CAMP BUEHRING, KUWAIT - Some South Carolina Army National Guard soldiers got a chance to focus on something more in their line recently - blowing up targets with TOW missiles.
Soldiers of Delta Company, 4th Battalion, 118th Infantry Regiment, fired 16 wire-guided TOW missiles at the Udairi Range near here, Nov. 27, scoring hits on targets like junked cars over 3,500 meters away. Cpl. Shaun Doane, of Myrtle Beach. S.C. made the hardest shot, hitting a metal storage container at about 3,660 meters.
It was a rare opportunity for the troops, made more precious by the fact that Delta Company, like other battalion units, has been performing security-force operations in northern Kuwait since deploying here in April.
While the troops have maintained their other soldier and small-arms skills here, Delta Company is the battalion's heavy weapons company, and destroying enemy armor vehicles with TOW missiles is what they do, said Company Commander Capt. Wade Broadaway.
"It's the primary mission of a weapons company," said Broadaway, of Marion, S.C. The company is highly mobile, and also wields M-19 grenade launchers and .50-caliber machine guns on its armored Humvees, he explained.
The 4th Battalion is one of 10 Army National Guard battalions which has a heavy weapons company, said Staff Sgt. Kevin Jenkins, Delta Company training noncommissioned officer and resident of Dillon, S.C.
"Not many units have a TOW company like us," said Jenkins. "It really is a big deal." The last time the company TOW gunners fired missiles was at Fort Stewart, Ga., in 2011, he recalled.
The acronym "TOW" stands for Tube-launched, Optically-tracked, Wire command-link guided. The TOW missile system includes a traversing unit, missile guidance set, a daytime optical sight and a thermal sight.
When launched, the missile spools out thousands of meters of spider-web thin copper wire - its connection to the rest of the system. Using this link, the sight and traversing unit, a TOW gunner can guide the missile, in flight, to hit and destroy a moving target at ranges of up to 3,750 meters.
Though TOW gunners do most of their qualification training in simulators, there's nothing like the real thing, according to Jenkins. On the actual system, for example, the missile may launch three to eight seconds after the gunner presses the trigger, as opposed to only two to three seconds on the simulator, he explained.
It's important for TOW gunners to experience and learn from that and other differences by firing actual TOW missiles, Jenkins said. Nine gunners from the company fired missiles from a Humvee turret and a tripod.
One of those soldiers was Spc.
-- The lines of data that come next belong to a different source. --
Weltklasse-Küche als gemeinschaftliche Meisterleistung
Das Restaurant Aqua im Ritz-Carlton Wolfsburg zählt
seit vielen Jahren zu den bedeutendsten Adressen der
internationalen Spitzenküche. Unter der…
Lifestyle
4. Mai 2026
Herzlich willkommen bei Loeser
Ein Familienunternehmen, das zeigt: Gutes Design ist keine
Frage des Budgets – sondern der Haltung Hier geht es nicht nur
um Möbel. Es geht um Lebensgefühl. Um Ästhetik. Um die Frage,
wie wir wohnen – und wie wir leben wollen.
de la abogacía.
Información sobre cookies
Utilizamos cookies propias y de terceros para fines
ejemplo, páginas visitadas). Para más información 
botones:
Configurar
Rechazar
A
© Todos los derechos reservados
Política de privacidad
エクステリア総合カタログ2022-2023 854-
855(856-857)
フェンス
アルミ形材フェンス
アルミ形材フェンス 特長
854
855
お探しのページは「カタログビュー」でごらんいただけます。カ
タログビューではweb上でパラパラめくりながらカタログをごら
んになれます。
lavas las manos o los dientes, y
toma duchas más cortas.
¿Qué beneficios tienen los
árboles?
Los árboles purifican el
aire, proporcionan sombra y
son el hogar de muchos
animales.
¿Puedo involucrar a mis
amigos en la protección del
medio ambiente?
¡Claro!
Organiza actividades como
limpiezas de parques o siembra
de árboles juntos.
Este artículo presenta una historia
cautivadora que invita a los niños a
Quentin Hughes, a Marion resident who went from being an infantryman to being a TOW gunner in October. Though slightly nervous because of safety considerations, he appreciated the experience of firing a TOW missile.
"It's pretty fun to see it do what it's capable of doing," he said.
Hughes said he guided his missile to hit a junked car at about 3,000 meters.
"It tore it up," he said. "You saw scrap metal go everywhere."
The soldiers also enjoyed a labor-saving innovation built by Spc. Trent Trowbridge, a Knoxville, Ill. resident and member of the 444th Chemical Company, which deployed with the battalion.
Firing TOW missiles means rewinding the thousands of meters of wire they leave behind, and the troops spent about 3 1/2 hours reeling in eight missiles worth at the Fort Stewart range. This time, however, Trowbridge drove onto the range towing what amounted to be a gator engine and axle, mounted upside-down on a trailer.
The soldiers gathered up the ends of the wires and attached them to the end of the axle, Trowbridge started the engine, and soon the troops were watching the wire being neatly reeled up. Delta Company soldiers had told him about the problem, and he built the device, using discard parts, in about three hours, Trowbridge explained.
"Back home, I'm a mechanic and heavy equipment operator on a farm," said Trowbridge. "I'm glad it's working. It makes it a lot easier on everybody."